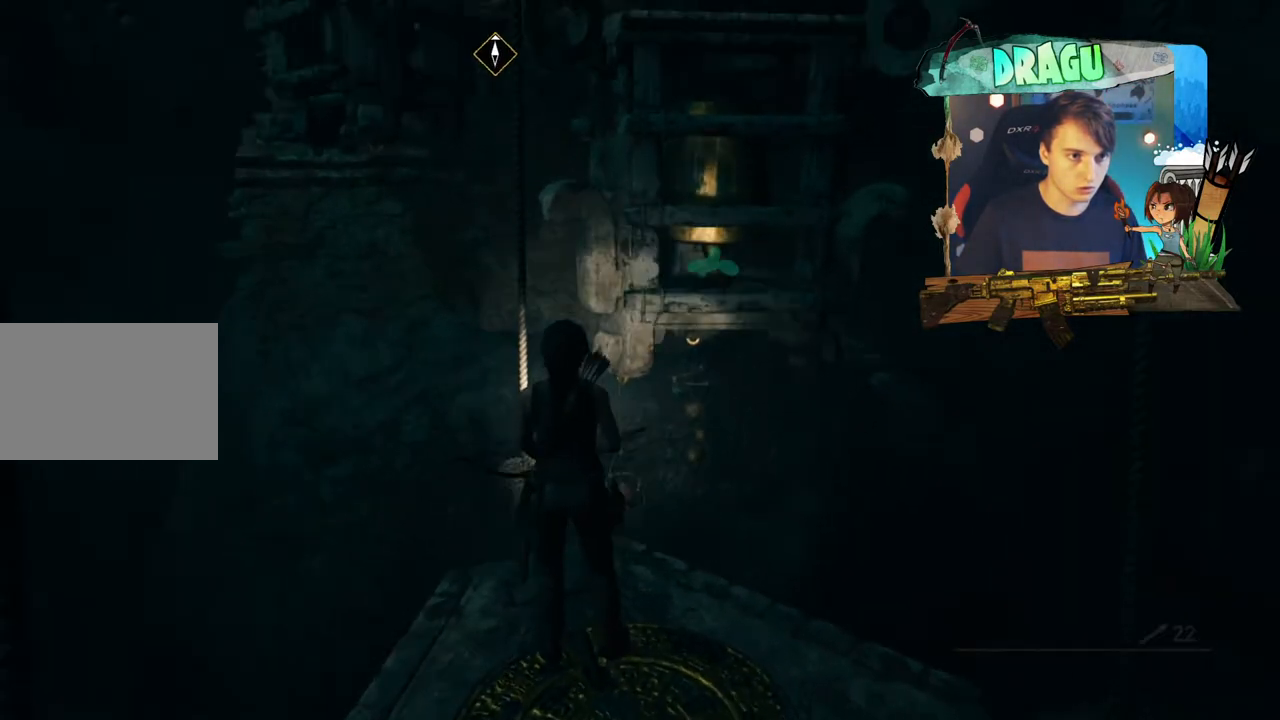
{"keys": ["q"], "mouse": [], "events": []}
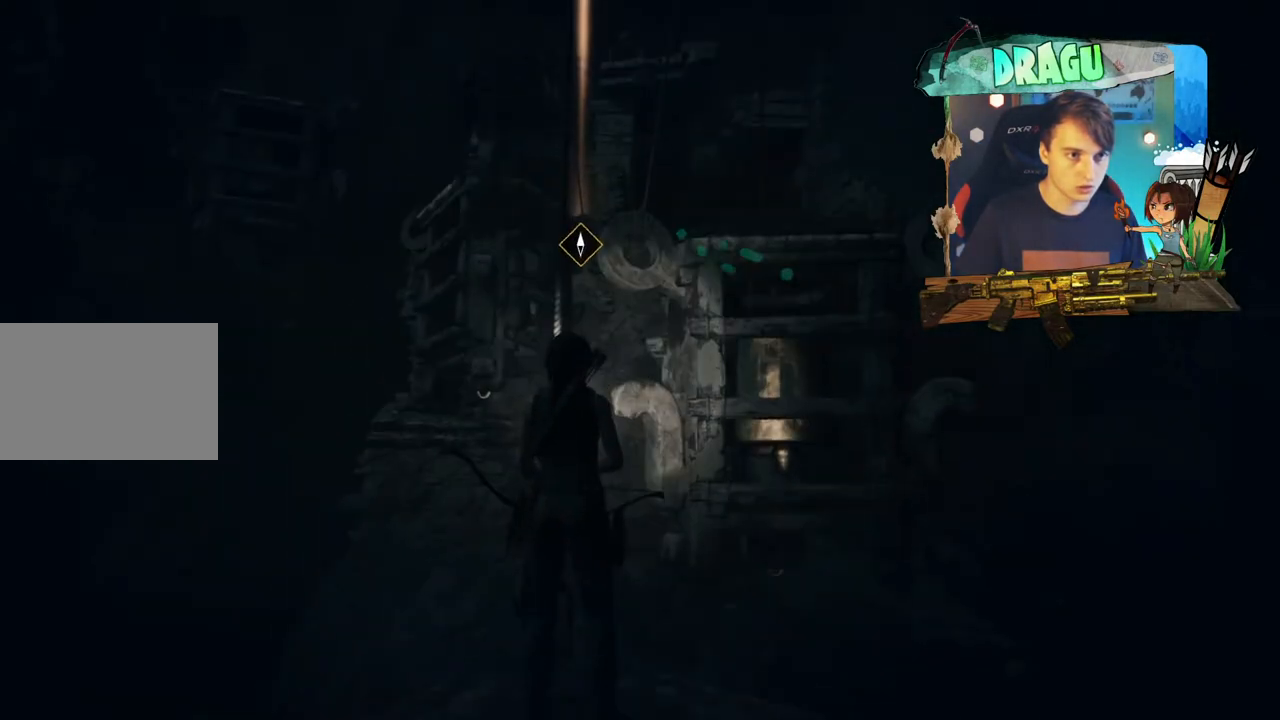
{"keys": [], "mouse": ["right"], "events": [[17, "q", "up"], [450, "mouse_right", "down"]]}
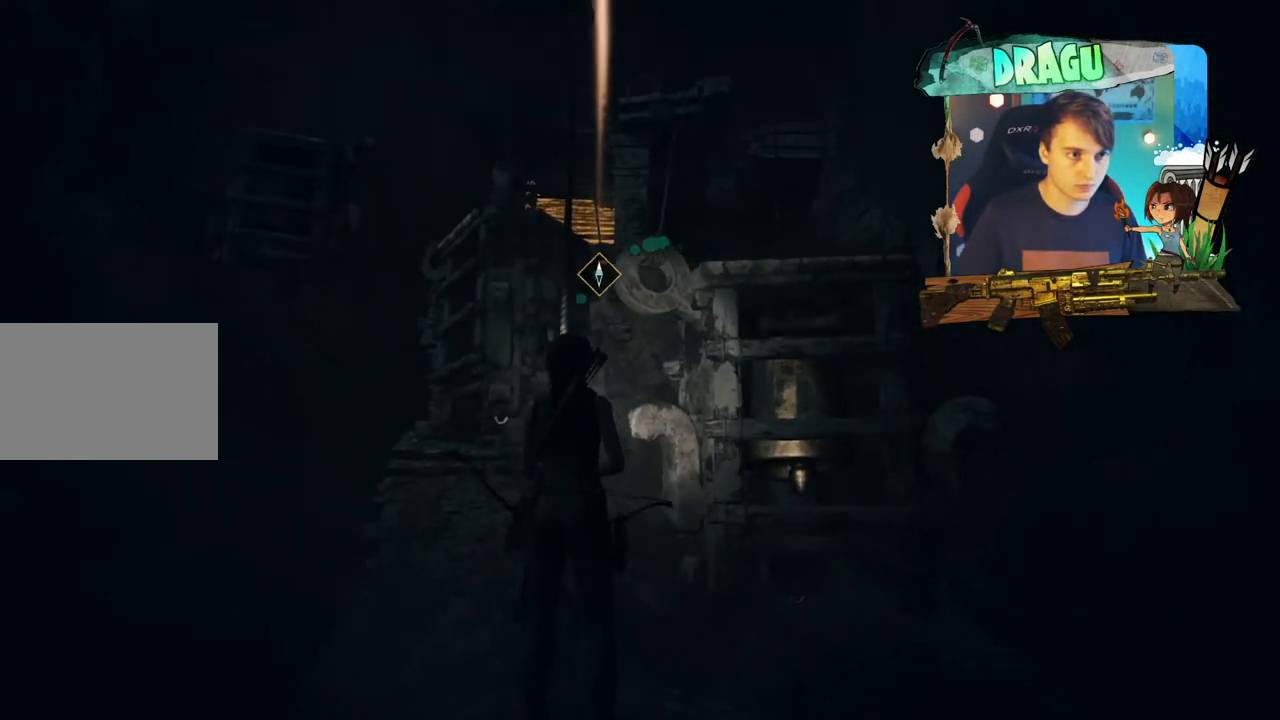
{"keys": ["s"], "mouse": ["right"], "events": [[84, "a", "down"], [184, "a", "up"], [351, "s", "down"]]}
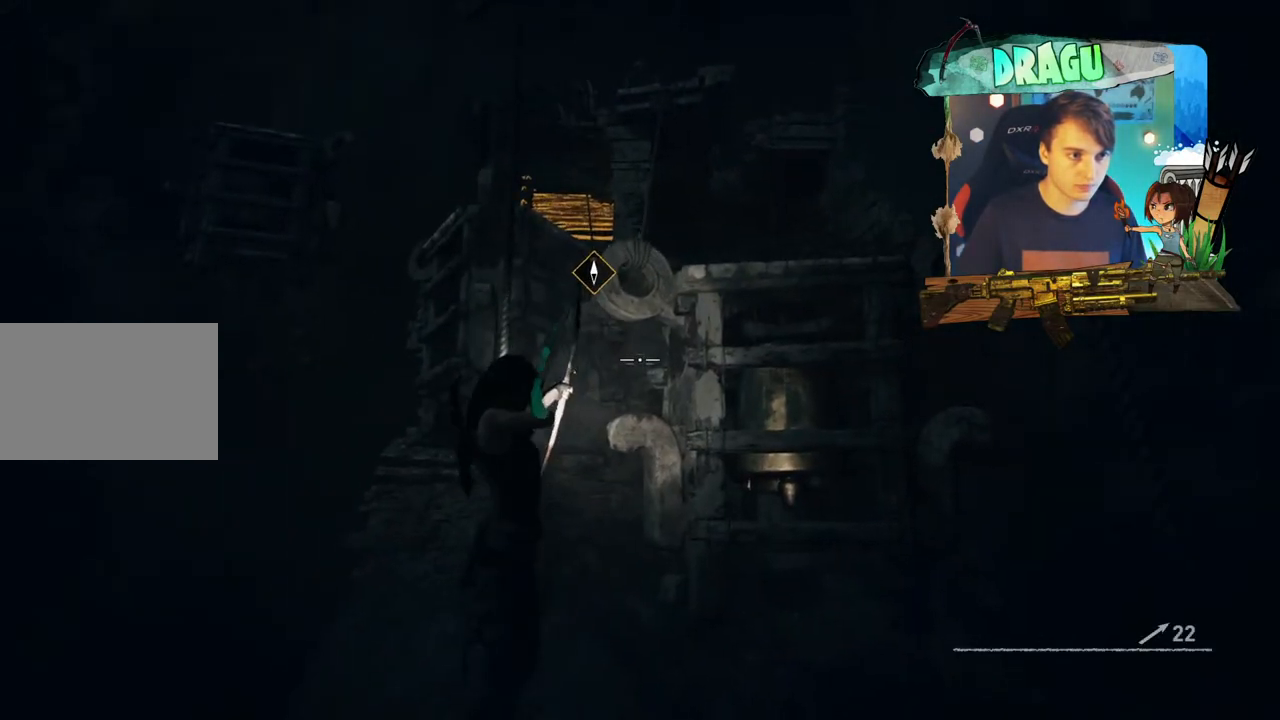
{"keys": [], "mouse": [], "events": [[150, "a", "down"], [250, "s", "up"], [283, "a", "up"], [484, "mouse_right", "up"]]}
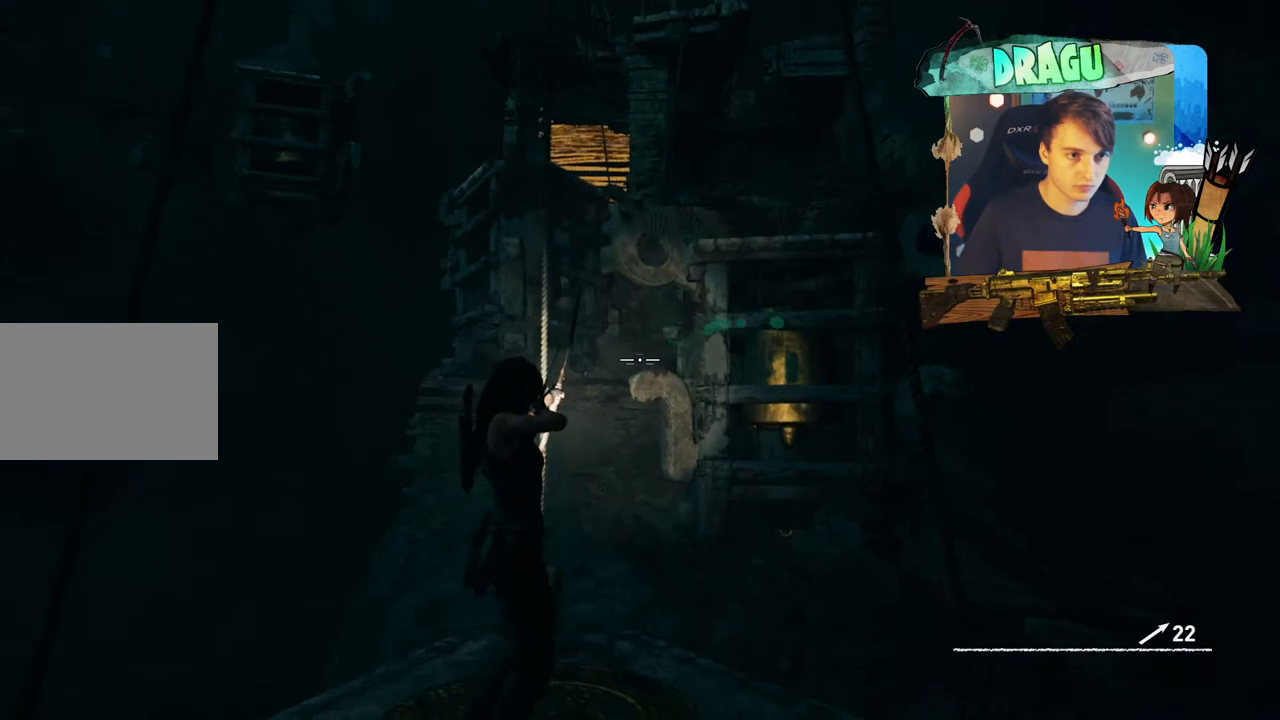
{"keys": ["shift", "w"], "mouse": [], "events": [[234, "w", "down"], [284, "shift", "down"]]}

• **PROBLEM TO WORK ON**
The records above must be retyped exactly. Please omit the pictures.

• **ANSWER SECTION**
{"keys": ["q"], "mouse": [], "events": []}
{"keys": [], "mouse": ["right"], "events": [[17, "q", "up"], [450, "mouse_right", "down"]]}
{"keys": ["s"], "mouse": ["right"], "events": [[84, "a", "down"], [184, "a", "up"], [351, "s", "down"]]}
{"keys": [], "mouse": [], "events": [[150, "a", "down"], [250, "s", "up"], [283, "a", "up"], [484, "mouse_right", "up"]]}
{"keys": ["shift", "w"], "mouse": [], "events": [[234, "w", "down"], [284, "shift", "down"]]}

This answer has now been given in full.